_DOCUMENT TEXT_
= = =
After a three-hour meeting on Thursday in Speaker Pelosi’s Capitol Hill office, the negotiators emerged with no agreement and pointing the finger at the other side.

‘The differences are still significant,’ Meadows said after the talks concluded for the day. 

At one point, Pelosi accused Meadows of slamming a table and walking out during the talks, which he denied. 

‘I just would like to say that I saw something familiar in the room. You know, I’ve been in the White House when the President has slammed the table and walked out. Well that’s really what Mr. Meadows did — slam the table and walk out,’ she told reporters on Capitol Hill.

Meadows denied her charge. 

‘I don’t know what she is talking about. I didn’t walk out of any meeting all day,’ he said. ‘It’s fabricated.’

The tense exchange illustrated where talks are left – stalled in the dark with nothing but accusations from the two sides. 

‘There’s a handful of very big issues that we are still very far apart’ on, Mnuchin said, citing aid to states and local governments and renewing the supplemental unemployment benefits.

Republicans insisted they’ve raised their original numbers when it comes to the overall deal – they wanted a $1 trillion package while Democrats proposed a $3.4 trillion one – but Democrats countered it wasn’t enough to help out-of-work Americans and to counter the economic hit of the coronavirus pandemic. 

‘We asked them, would you meet us in the middle, and they said no, it has to be mostly in our direction,’ Schumer said. 

But Meadows claimed Democrats were being stubborn.

‘The compromises that Secretary Mnuchin and I put forth on behalf of the president are significantly greater than the compromises that we saw from the other side of the negotiating table,’ he said. 

‘We are willing to do a smaller deal,’ Mnuchin said. ‘We have been willing to do a short term expansion on the enhanced unemployment we’ve been willing to do a short term extension on other issues while we’re negotiating. We are very concerned that these issues exist and we want solutions.’

President Donald Trump has threatened to issue executive orders on Friday on unemployment benefits and a moratorium on evictions if no legislative deal is reached

President Donald Trump has threatened to issue executive orders on Friday on unemployment benefits and a moratorium on evictions if no legislative deal is reached

President Trump has threatened to issue executive orders on Friday on unemployment benefits and a moratorium on evictions.
= = =
_SUPPLIED INFORMATION_
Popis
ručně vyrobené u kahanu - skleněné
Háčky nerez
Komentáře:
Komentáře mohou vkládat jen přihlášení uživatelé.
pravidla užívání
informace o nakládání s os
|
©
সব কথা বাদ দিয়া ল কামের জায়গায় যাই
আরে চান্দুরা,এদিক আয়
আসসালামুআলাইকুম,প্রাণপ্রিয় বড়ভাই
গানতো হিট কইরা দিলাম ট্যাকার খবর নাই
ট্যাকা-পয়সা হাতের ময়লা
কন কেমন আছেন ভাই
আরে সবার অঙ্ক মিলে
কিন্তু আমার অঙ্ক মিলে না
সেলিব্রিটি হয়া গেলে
= = =
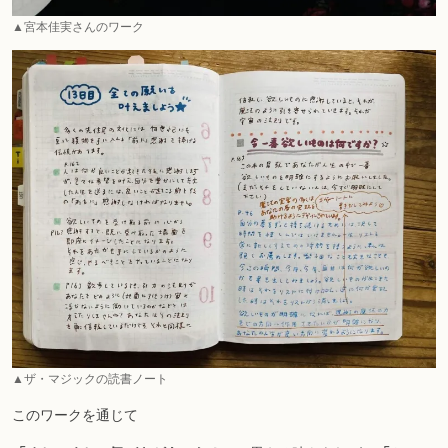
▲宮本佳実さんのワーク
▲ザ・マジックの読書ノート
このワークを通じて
= = =
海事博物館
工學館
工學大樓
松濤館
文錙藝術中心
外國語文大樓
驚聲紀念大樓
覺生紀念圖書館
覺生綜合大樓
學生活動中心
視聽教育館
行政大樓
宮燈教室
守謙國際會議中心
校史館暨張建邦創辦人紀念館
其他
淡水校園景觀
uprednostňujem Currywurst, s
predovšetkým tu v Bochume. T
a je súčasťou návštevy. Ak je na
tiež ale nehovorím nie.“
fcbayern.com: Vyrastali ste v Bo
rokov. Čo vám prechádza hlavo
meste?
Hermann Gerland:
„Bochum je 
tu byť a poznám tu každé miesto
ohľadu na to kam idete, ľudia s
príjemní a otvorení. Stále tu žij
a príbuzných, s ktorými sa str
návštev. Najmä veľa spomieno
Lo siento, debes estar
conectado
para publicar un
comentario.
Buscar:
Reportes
= = =
_DESCRIPTION OF THE TASK_
According to the article on the stalled relief talks, why did Democrats reject the Republicans' raised overall numbers? Answer in one to three sentences. The entries are not needed for this exercise.

_RESPONSE TO THIS TASK_
Democrats said the higher Republican figures still weren't enough to help out-of-work Americans. They also said the figures wouldn't counter the economic hit of the coronavirus pandemic.